DJ Ron does not presume to be a teacher, leader, or guru in any sense, except in that he practices yoga and talks about it. ‘Men can be so old-fashioned in their way of thinking, they’re only just getting round to the idea that it might not just be for women,’ Ron tells us. Seeing him now must be such an inspiration to those who’ve grown-up looking to him as a role model: in his fifties, in great shape, limber, sharp, honest, strong, humble.

These guys come from what Ron today calls an ‘urban background’. Back in his 1994 documentary, A London Something Dis, he described his genre, jungle, as ‘something from the street. It means people who were born with nothing have found something.’

The sheer physical grind of performing, the antisocial hours, and the seldom avoidable, sneak-trap hamster-wheel of alcohol and drugs takes many, many prisoners.

Men ‘from the street’, who grow up on the club scene are not often to be found promoting balance on Instagram. In fact, most never make it this long in an industry this gruelling. The sheer physical grind of performing, the antisocial hours, and the seldom avoidable, sneak-trap hamster-wheel of alcohol and drugs takes many, many prisoners.

Basement nightlife is about losing yourself in the beat, letting your body move in a mass with other bodies, surrendering to overwhelming sound and sweaty intoxication. It’s a commitment to counterculture, an oath to the underground that opens out and creates a connection between every raver in the room. It’s the primal human bond that calls us together – we feel the responding echo in our bones, the answering, unnameable buzz in our blood. It makes us one.

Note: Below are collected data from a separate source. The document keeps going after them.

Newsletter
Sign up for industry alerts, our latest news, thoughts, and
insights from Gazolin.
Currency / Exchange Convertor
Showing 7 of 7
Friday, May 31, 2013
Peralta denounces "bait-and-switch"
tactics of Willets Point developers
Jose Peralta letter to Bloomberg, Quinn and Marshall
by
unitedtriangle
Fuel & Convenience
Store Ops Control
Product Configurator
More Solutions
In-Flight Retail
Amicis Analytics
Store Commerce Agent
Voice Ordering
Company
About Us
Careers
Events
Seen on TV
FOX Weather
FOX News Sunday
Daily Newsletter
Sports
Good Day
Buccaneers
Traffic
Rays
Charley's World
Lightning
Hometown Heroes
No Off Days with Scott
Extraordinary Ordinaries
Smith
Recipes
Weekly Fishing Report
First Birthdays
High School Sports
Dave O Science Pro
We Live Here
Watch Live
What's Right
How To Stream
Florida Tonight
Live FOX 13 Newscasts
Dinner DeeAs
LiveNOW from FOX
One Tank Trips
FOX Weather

The problem with clubbing is that it also creates a sort of phony euphoria fuelled by booze and stimulants. Ron, a veteran of this life, understands this. That’s how he knows the connection he feels in the yoga studio is different. It is fully conscious. 

Yoga is not the only way Ron grounds himself these days. He’s a frequent swimmer at London Fields, though his story of cold-water swimming in Hampstead is most illuminating. ‘It was about 12 degrees,’ he laughs, ‘and once you’re in – you’re in. I remember thinking, this is not a joke. Then on the home straight, this mad thing happened. The only way I can describe it is like someone putting an electric wire in the water and I suddenly just warmed up, all over. That’s why cold-water swimmers do it. You push through… then it happens.’ 

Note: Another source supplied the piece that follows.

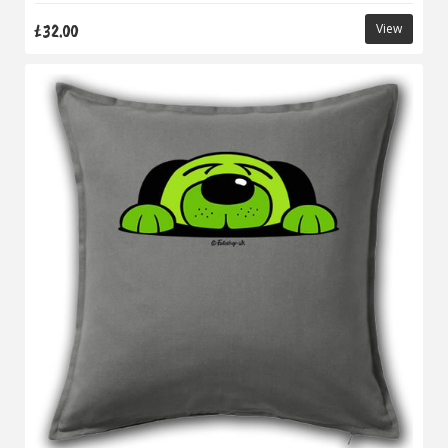
£32.00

The problem with clubbing is that it also creates a sort of phony euphoria fuelled by booze and stimulants. Ron, a veteran of this life, understands this.

The ‘it’ is that pure awareness, the clarity that many seek, whether on dancefloors or in gyms. Although that might be a bit woo-woo for some. Yet one cannot deny there is something cosmic and crazy in the story of a Hackney teen who started scratching in his bedroom, became a chart-topper, and is now a sort of yogic muse for those still stuck in that place he escaped: the never-ending party. His story shows how a constant exposure to new things, which is a luxury that comes with living in a city this size, can lead you down improbable paths. Good ones. To quote an artist from Ron’s seminal documentary, ‘It’s a London thing.’